Operation Roland | |
---|---|
Part of Operation Citadel and the Battle of Prokhorovka | |
![]() The crew of a Panzer III from the 2nd SS Panzergrenadier Division Das Reich rest after a rainstorm had poured over the battlefield during Operation Citadel.
|
|
Operational scope | Local offensive |
Planned by | Army Group South of the German Wehrmacht |
Objective | To eliminate Soviet salient between two German panzer corps and encircle the defending Soviet units |
Date | Began July 14, 1943 |
Executed by | |
Outcome |
|
Operation Roland was a local German offensive inside the Soviet Union during the Second World War on the Eastern Front, and was conducted as a local operation within the overarching German summer offensive, Operation Citadel, on the southern side of the Kursk salient. The German forces of the III Panzer Corps and the 2nd SS Panzergrenadier Division Das Reich of the II SS Panzer Corps attempted to envelop and destroy Soviet forces of the Voronezh Front. This operation was necessitated by the failure of the German II SS Panzer Corps to break through Soviet forces during the Battle of Prokhorovka on 12 July. Therefore, German commanders decided to first link up the III Panzer Corps, which had been lagging behind due to heavy Soviet resistance, with the II SS Panzer Corps, in order to consolidate the German positions into a continuous frontline without inward bulges and enable the two panzer corps to overrun Soviet forces defending Prokhoravka together. The linking up of the two German pincers was planned to effectuate the envelopment of the Soviet 69th Army and other supporting units.
The operation commenced on the morning of 14 July, and by the end of 15 July the two German pincers had linked up, but they failed to trap the majority of the Soviet forces, which by then had already fought their way out of the trap.
On the morning of 5 July 1943, the Wehrmacht launched its offensive, Operation Citadel, against the Soviet forces defending the Kursk salient. They made slow but steady progress through the Soviet defensive lines.

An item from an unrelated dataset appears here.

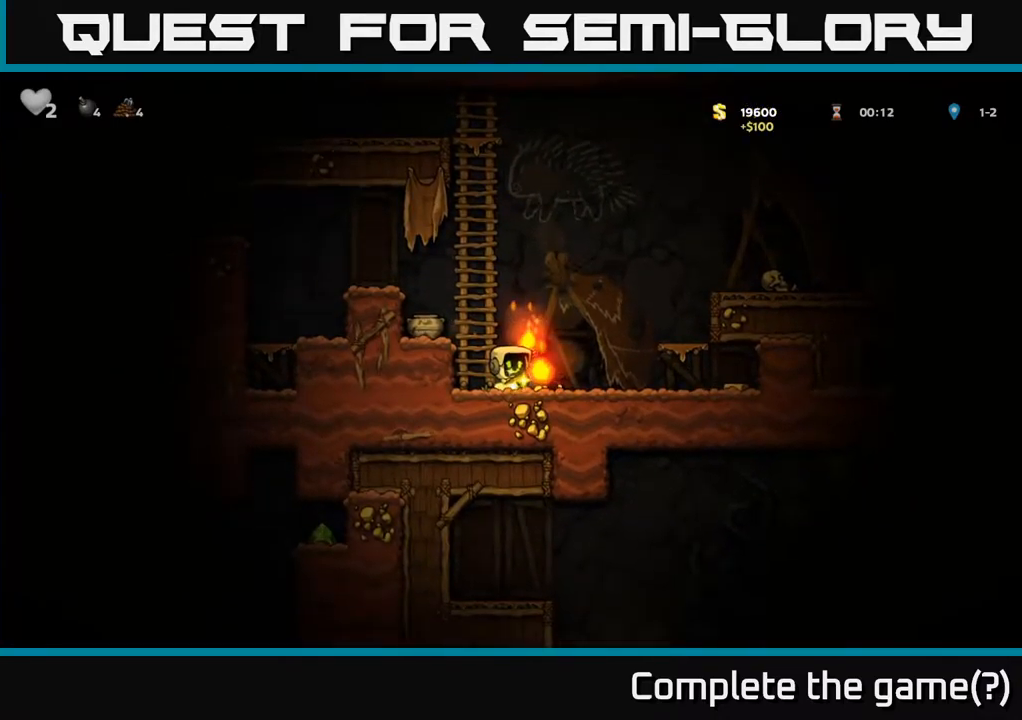
{"dt_ms": 500, "buttons": ["A"], "left_stick": "left", "events": [[84, "X", "down"], [184, "left_stick", "right"], [200, "X", "up"], [300, "left_stick", "center"], [350, "left_stick", "left"], [417, "A", "down"]]}
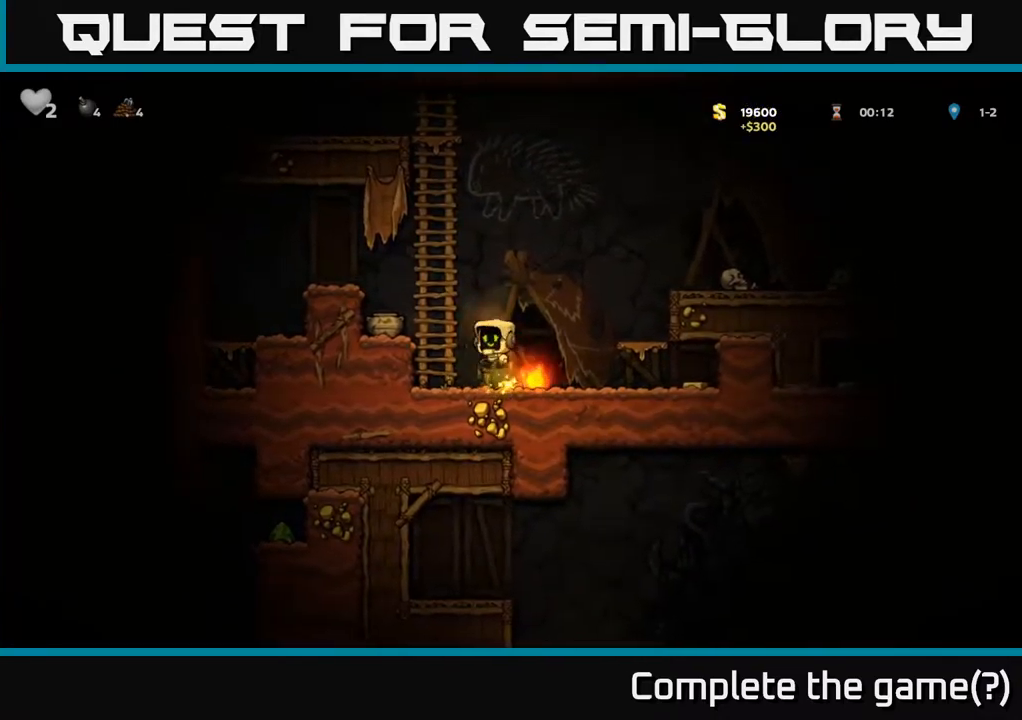
{"dt_ms": 500, "buttons": [], "left_stick": "right", "events": [[34, "A", "up"], [167, "left_stick", "center"], [234, "left_stick", "down"], [367, "X", "down"], [467, "X", "up"], [484, "left_stick", "right"]]}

After a week of fighting, the Soviets launched a major counterattack, which resulted in one of the largest clashes of armoured forces, the Battle of Prokhorovka. The attacking Soviet forces were decimated in the battle, but they succeeded in preventing the Wehrmacht from capturing Prokhorovka and breaking through the third defensive belt – the last heavily fortified one.
On 13 July Hitler summoned Field Marshall Erich von Manstein to his headquarters, the Wolfsschanze in East Prussia. The Allied invasion of Sicily on the night of 9–10 July, combined with the Soviet counteroffensive of Operation Kutuzov against the flank and rear of General Walter Model's 9th Army on the northern side of the Kursk salient on 12 July, and the attacks by strong Soviet forces at Prokhorovka the same day had caused Hitler to stop the offensive and begin redeploying forces to the Mediterranean theatre. He ordered his generals to terminate Operation Citadel.